Psoralen inhibits canker formation in ‘Pera’ sweet orange. Leaves of ‘Pera’ sweet orange and ‘Tahiti’ lemon were infiltrated with a suspension of Xanthomonas citri (10⁶ cells/mL) in the absence or presence of 0.1 or 0.5 mm psoralen (Ps). Canker symptoms (A) and bacterial counts (B) were evaluated 10 days after bacterial inoculation. Psoralen significantly inhibited canker development and bacterial growth in ‘Pera’ sweet orange, but not in ‘Tahiti’ lemon. Bacterial growth, expressed in colony‐forming units (CFU)/cm² of leaf, is the mean of three biological replicates. The error bars denote standard deviations, whereas the asterisks above the bars indicate statistically significant differences between means (P < 0.05).

Figure 8

Promoters of LOB1 (LATERAL ORGAN BOUNDARIES 1), LOB2 and DIOX (citrus dioxygenase) genes show nucleotide polymorphisms at PthA sites. The promoter regions of the citrus LOB1 (A), LOB2 (B) and DIOX (C) genes were amplified from ‘Pera’ and ‘Tahiti’ plants and compared with those of the Citrus sinensis ‘Valencia’ and C. clementine ‘Clemenules’ cultivars (Wu et al., 2014; Xu et al., 2013).
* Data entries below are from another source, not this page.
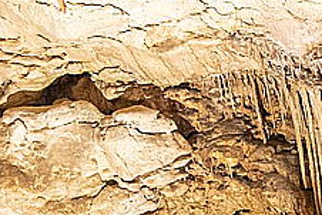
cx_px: 489
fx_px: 752
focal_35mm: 84
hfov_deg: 20.5
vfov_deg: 15.9
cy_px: 231
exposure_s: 1/30
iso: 6400
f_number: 4
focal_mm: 24
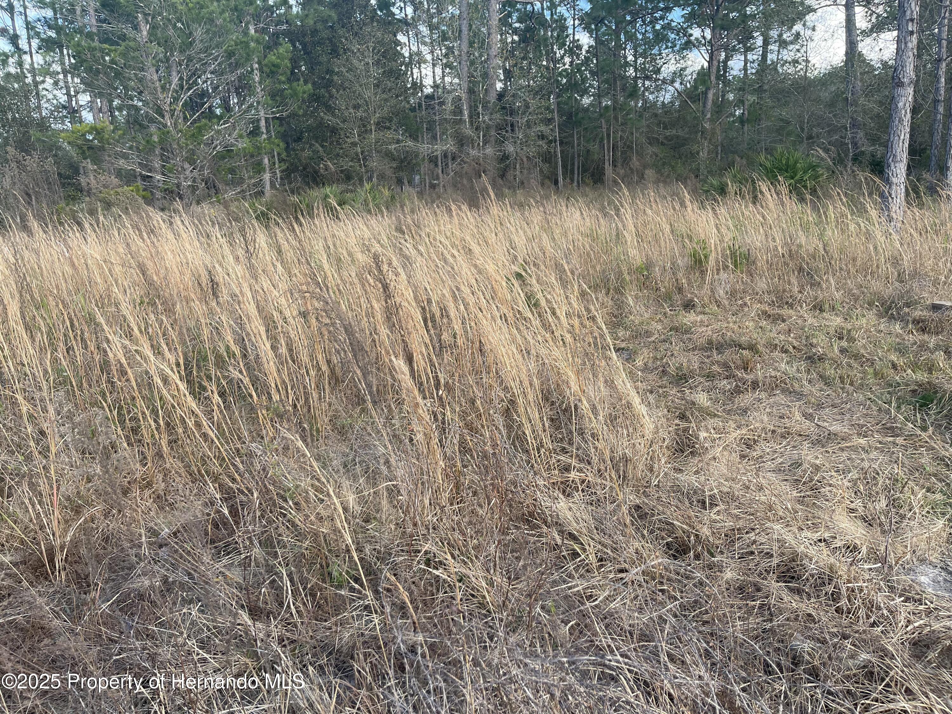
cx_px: 476
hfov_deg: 69.4
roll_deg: +4.1
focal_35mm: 25
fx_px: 688
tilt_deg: -14.4
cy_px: 357
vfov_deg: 54.9
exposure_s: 1/419
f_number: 1.6
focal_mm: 5.1
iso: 32
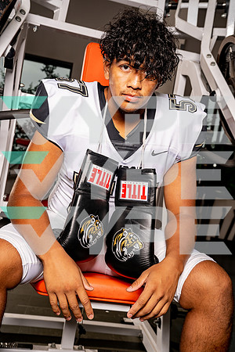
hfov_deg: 32.6
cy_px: 176
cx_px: 118
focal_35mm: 41
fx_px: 401
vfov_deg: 47.4
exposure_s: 1/320
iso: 100
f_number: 5.6
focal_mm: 41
The predicted PthA1‐, PthA2‐, PthA3‐ and PthA4‐binding sites are boxed in yellow, green, blue and red, respectively. The Dof‐ and WRKY‐binding sites are coloured in grey and light grey, respectively, whereas the TATA box elements are in purple. Arrows in (C) represent a Dof palindromic sequence. Most of the single nucleotide polymorphisms (SNPs) found in ‘Pera’ relative to ‘Tahiti’ plants are also present in ‘Valencia’ and ‘Clemenules’ cultivars.